A new garden shed is about to arrive! We are looking for volunteers to help create, make and install a hanging system for our garden tools in the shed.

The Garden Crew is also looking for a donation of:
  • Flat top garden rake
  • Garden Hoe
Contact the office at 860-345-2400!
CT Valley Tobacco

On May 18th we had a delightful and informative presentation on Connecticut River Valley Tobacco by Brianna Dunlap the former director of the Connecticut Valley Tobacco Museum and author of Connecticut Valley Tobacco.

The presentation covered the fascinating history of tobacco in America and in particular the role it has played in Connecticut over the last 400 years. It was amazing how many people in the audience had direct experience working in the fields with either broad leaf tobacco or shade tobacco. Both Ed Stanton and Bill Organek worked as young men in the fields and recall it as back-breaking hard work. Sally Haase was raised on a tobacco farm and had an outstanding collection of tobacco farming related items and publications. My favorite was her scrapbook of memorabilia  from the filming of the Troy Donahue film "Parrish" in 1961 which was filmed in the Windsor/East Windsor area as well as other locations around the state.

Not only audience members had stories but other local residents sent in memories.

Frank L. Katkauskas wrote:

l lived in Manchester, Ct., born there in 1946, when l was 14 years old l worked for L. B. Hass Tobacco co. l was paid .45cents an hour to succer plants, we worked on shade grown tobacco in Buckland, So. Windsor, and maybe Windsor Locks. Once the tobacco was ready it got picked and l drove a tractor{.15cent} raise, and would drop the tobacco wagon at the shed and go back for another load. Very few of us boys got to work in the sheds because there were mostly young girls, 17-19 Jamaican, maybe,doing the hanging preparation, sort of taboo, the farm bosses always kept us locals away from the girls.
It was probably the filthiest job l ever did in my life, and l lived on a farm, but it was a great learning experience which i have never regretted doing. thought you might like to know.
Frank L. Katkauskas
110 Maple Ave. 
Higganum, Ct. 06441

Camp Filley Hike

  On Saturday, May 20 we had another informative program with a walk through the former Camp Filley in Cockaponsett State Forest.
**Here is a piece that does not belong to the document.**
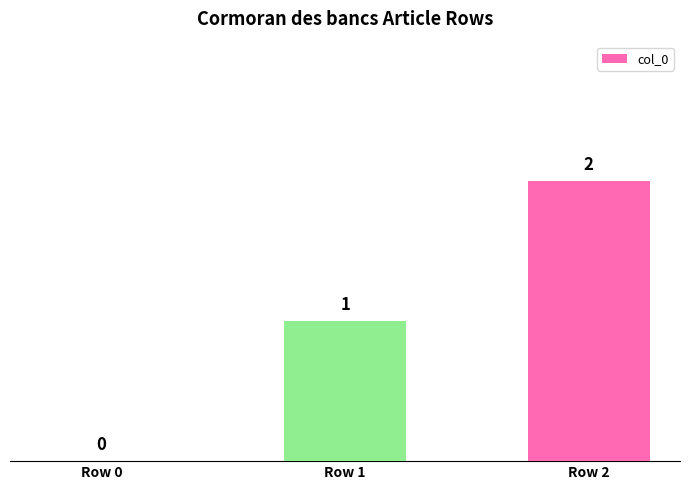

Which category has the highest value across all series?

Row 2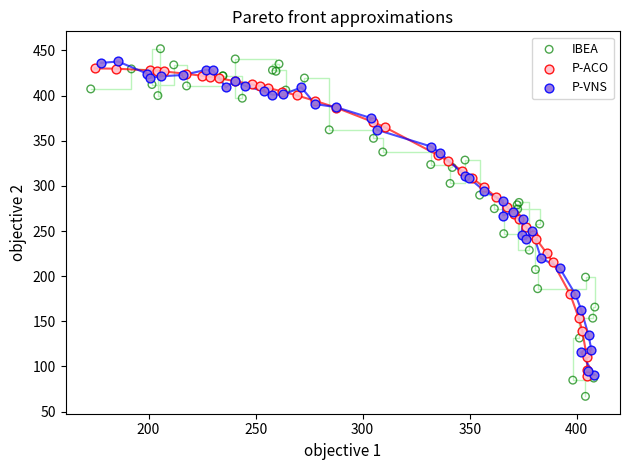

What are all the series names shown in the legend?

IBEA, P-ACO, P-VNS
Rob Butterworth, former Haddam resident, active Connecticut Forest and Park Association volunteer and Cockaponsett "historian" lead a group of a dozen plus hardy souls into the woods to view the area where the CCC camp once stood. Eerily chimney stacks remain and latrine pits scar the earth but the barrack locations are visible and commemorative plaques mark this important part of Haddam's history.

 Shad Demonstration

On Sunday the Haddam Shad Museum and historical society hosted a shad boning demonstration by J.B. Lundgren, one of Haddam's only remaining shad fisherman. He expertly boned shad fillets for an enthusiastic audience and had samples of smoked shad to taste. A shad has 1300 bones and has been called the boniest fish in the world. J.B. has a practiced and steady hand and can prepare a fillet in under 5 minutes.
Haddam Now has a nice piece on J.B. found here:

J.B. Lundgren 

Third Grade Projects!

Third graders from both Haddam and Burr Elementary schools visited Haddam Center in the last two weeks. They did a scavenger hunt at the Thankful Arnold House, visited the Town Office Building, Brainerd Academy and Courthouse Green. We would like to thank Marge DeBold, First Selectwoman, Lizz Milardo and Town Clerk, Scott Brookes for helping us show Haddam both past and present.

We have also had the honor to visit Burr Elementary School to hear presentations by the students and view their projects which come in many forms including tri-fold boards, booklets and power point presentations. We look forward to these projects every year and the students always do a wonderful job.